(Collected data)
++++
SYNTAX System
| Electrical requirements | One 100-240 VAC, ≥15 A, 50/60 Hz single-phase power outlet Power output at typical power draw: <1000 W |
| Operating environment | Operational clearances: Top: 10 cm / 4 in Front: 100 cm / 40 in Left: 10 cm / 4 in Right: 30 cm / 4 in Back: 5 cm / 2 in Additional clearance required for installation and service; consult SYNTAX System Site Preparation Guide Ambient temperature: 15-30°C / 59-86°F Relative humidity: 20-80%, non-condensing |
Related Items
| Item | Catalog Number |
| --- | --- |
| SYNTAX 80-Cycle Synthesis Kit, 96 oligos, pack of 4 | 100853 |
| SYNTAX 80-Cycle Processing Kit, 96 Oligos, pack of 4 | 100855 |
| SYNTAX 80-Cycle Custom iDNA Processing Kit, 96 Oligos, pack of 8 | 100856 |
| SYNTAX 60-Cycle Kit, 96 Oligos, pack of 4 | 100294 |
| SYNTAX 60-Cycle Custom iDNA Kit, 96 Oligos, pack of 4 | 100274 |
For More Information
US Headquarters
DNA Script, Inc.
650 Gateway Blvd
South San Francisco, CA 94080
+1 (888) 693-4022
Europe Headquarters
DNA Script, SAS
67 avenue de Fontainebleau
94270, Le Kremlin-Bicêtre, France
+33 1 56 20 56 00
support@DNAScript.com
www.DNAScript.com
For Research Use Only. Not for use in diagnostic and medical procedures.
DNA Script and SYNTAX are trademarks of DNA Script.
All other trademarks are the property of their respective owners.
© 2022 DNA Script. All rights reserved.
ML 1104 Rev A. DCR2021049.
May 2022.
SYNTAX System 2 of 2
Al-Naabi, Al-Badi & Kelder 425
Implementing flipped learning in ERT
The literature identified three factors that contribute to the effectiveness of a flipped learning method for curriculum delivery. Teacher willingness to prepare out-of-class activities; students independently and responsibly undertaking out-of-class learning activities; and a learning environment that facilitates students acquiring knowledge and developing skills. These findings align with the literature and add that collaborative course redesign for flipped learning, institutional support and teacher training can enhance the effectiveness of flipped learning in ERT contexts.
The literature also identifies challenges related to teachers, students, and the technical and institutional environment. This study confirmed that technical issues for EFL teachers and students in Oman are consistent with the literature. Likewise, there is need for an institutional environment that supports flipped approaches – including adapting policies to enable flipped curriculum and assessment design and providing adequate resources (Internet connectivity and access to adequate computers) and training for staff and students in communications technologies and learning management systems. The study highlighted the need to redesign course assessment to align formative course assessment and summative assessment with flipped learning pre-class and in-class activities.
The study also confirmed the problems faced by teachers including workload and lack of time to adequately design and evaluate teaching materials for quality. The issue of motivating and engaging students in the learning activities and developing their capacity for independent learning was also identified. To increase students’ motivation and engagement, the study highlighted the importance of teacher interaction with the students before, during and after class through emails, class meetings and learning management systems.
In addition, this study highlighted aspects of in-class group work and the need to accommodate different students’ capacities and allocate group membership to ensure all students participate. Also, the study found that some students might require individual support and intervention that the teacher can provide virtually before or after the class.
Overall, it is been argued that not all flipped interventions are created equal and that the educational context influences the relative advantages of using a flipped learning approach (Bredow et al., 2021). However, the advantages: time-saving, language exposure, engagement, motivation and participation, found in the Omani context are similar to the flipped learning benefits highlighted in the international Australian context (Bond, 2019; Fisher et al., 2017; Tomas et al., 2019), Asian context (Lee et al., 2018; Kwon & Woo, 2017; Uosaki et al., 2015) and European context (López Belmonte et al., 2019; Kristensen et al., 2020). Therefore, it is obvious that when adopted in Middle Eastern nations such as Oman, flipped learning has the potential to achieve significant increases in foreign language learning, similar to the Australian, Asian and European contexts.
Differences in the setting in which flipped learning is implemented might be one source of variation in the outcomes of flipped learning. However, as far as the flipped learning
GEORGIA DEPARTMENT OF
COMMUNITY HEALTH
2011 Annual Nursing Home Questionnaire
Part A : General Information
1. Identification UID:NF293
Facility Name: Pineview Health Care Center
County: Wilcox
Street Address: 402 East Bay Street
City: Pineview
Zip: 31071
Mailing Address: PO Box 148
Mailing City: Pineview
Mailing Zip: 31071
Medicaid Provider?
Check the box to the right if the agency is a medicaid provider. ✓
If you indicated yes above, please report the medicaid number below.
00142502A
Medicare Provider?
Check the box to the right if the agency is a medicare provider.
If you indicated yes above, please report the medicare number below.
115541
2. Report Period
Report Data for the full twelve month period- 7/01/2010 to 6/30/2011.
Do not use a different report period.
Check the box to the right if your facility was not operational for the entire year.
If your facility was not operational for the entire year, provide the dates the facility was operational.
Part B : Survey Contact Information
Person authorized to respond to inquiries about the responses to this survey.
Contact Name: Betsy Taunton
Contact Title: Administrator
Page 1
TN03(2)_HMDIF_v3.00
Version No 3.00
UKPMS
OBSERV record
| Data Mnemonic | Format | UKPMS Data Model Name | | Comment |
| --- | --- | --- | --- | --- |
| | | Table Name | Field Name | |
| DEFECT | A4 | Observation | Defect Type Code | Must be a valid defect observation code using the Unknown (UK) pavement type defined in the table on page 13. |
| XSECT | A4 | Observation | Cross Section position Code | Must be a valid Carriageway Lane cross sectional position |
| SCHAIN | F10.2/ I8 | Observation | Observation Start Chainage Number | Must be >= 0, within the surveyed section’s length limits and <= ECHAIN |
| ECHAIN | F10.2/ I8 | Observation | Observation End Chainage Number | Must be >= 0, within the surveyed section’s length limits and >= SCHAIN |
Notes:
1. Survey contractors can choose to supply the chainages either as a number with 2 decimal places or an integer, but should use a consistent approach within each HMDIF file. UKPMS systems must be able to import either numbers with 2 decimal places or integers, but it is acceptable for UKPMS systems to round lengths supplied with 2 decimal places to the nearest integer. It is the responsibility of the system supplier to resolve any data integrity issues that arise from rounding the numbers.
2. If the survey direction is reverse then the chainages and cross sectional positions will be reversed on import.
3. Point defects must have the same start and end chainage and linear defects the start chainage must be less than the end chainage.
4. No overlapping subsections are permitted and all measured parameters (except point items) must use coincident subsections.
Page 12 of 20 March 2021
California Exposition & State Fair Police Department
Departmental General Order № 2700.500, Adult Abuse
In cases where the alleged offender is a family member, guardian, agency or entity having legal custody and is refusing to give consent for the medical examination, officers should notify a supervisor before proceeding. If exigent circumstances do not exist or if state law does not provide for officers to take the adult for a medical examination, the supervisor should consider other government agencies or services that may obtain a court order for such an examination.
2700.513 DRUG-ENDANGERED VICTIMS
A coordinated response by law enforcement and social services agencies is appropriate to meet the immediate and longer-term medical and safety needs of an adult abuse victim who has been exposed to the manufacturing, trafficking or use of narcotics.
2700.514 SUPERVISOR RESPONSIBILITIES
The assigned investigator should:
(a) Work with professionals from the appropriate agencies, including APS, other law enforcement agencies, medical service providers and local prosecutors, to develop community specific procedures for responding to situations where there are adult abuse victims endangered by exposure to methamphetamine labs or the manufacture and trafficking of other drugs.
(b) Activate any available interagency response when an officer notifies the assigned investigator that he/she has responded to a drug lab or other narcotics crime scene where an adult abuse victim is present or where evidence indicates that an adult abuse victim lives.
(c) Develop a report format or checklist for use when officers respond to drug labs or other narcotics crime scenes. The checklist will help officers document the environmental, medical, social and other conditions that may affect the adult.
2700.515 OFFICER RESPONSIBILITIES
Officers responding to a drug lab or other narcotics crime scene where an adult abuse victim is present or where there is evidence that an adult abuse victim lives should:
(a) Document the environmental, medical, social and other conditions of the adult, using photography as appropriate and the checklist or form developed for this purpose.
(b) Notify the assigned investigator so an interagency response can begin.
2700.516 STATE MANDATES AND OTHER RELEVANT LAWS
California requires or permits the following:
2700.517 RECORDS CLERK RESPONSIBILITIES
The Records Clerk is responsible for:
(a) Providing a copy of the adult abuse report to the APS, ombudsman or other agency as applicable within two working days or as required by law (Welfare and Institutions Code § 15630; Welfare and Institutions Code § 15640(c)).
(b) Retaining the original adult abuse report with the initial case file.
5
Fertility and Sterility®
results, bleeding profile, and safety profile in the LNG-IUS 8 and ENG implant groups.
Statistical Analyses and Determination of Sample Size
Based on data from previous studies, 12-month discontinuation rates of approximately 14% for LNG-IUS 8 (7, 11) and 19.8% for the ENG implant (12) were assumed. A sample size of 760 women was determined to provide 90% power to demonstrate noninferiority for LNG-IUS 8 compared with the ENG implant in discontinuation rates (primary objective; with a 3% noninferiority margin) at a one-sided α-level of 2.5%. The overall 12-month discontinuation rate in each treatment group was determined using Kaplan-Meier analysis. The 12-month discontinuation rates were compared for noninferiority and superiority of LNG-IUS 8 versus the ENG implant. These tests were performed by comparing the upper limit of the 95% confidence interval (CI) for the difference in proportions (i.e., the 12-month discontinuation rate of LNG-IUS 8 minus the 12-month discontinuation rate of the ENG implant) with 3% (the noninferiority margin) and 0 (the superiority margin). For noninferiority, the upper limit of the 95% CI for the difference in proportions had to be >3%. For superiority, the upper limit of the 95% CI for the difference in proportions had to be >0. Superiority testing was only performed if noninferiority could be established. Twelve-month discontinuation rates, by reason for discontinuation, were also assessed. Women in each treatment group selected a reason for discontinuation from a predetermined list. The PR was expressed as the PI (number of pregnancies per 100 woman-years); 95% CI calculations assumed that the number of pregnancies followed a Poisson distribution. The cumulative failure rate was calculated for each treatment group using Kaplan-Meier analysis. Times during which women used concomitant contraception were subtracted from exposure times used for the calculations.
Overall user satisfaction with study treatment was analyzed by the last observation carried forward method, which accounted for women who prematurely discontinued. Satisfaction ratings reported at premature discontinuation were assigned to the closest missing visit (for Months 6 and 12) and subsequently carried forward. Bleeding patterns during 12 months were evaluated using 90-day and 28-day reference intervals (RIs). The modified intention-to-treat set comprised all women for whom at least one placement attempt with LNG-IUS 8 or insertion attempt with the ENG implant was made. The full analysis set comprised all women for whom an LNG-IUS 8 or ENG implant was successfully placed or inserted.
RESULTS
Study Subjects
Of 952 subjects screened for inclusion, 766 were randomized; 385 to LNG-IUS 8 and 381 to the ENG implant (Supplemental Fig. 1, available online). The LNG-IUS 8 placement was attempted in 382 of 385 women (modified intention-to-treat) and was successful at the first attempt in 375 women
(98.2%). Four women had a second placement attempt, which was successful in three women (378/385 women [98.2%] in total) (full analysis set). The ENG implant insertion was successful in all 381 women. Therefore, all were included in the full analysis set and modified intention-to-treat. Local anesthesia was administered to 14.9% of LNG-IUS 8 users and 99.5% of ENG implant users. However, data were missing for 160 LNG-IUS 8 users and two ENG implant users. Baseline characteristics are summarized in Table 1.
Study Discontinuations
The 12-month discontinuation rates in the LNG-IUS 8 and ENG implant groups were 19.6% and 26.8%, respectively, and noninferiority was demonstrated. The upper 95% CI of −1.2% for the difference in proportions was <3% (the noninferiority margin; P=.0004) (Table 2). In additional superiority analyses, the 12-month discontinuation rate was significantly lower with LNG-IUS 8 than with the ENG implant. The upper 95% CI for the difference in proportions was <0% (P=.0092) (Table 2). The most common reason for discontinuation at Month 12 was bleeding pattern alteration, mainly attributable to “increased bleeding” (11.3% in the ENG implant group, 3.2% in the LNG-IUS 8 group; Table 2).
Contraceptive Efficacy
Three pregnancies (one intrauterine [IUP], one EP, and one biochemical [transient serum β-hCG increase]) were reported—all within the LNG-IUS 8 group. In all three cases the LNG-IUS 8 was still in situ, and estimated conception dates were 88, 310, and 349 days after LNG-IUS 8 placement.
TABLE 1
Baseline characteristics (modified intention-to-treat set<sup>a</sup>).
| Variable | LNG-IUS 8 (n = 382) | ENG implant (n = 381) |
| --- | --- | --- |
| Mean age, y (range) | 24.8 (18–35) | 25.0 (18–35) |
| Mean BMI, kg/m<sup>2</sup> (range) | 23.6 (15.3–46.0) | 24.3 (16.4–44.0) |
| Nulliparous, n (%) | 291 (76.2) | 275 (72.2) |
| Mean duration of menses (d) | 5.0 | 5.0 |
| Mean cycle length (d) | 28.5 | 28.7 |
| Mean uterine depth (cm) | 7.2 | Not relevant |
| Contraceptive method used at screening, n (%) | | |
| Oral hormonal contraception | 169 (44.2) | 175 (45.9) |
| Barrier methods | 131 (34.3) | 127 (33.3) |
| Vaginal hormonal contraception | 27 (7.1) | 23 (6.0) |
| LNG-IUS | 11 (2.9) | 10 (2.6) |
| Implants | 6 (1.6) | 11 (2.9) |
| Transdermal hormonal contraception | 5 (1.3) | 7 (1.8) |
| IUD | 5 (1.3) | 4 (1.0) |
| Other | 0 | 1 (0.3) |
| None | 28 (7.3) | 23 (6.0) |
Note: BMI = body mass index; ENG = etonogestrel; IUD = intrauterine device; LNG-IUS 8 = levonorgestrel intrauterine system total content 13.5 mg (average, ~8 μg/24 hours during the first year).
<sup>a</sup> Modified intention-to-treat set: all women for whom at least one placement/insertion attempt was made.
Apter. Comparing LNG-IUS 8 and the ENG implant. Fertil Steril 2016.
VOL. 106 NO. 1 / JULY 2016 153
++++
* **Your task**
Keep to the lines above, from the first one through the line where "draw: <1000 W |" appears, and copy them exactly.

* **Response to the exercise**
SYNTAX System
| Electrical requirements | One 100-240 VAC, ≥15 A, 50/60 Hz single-phase power outlet Power output at typical power draw: <1000 W |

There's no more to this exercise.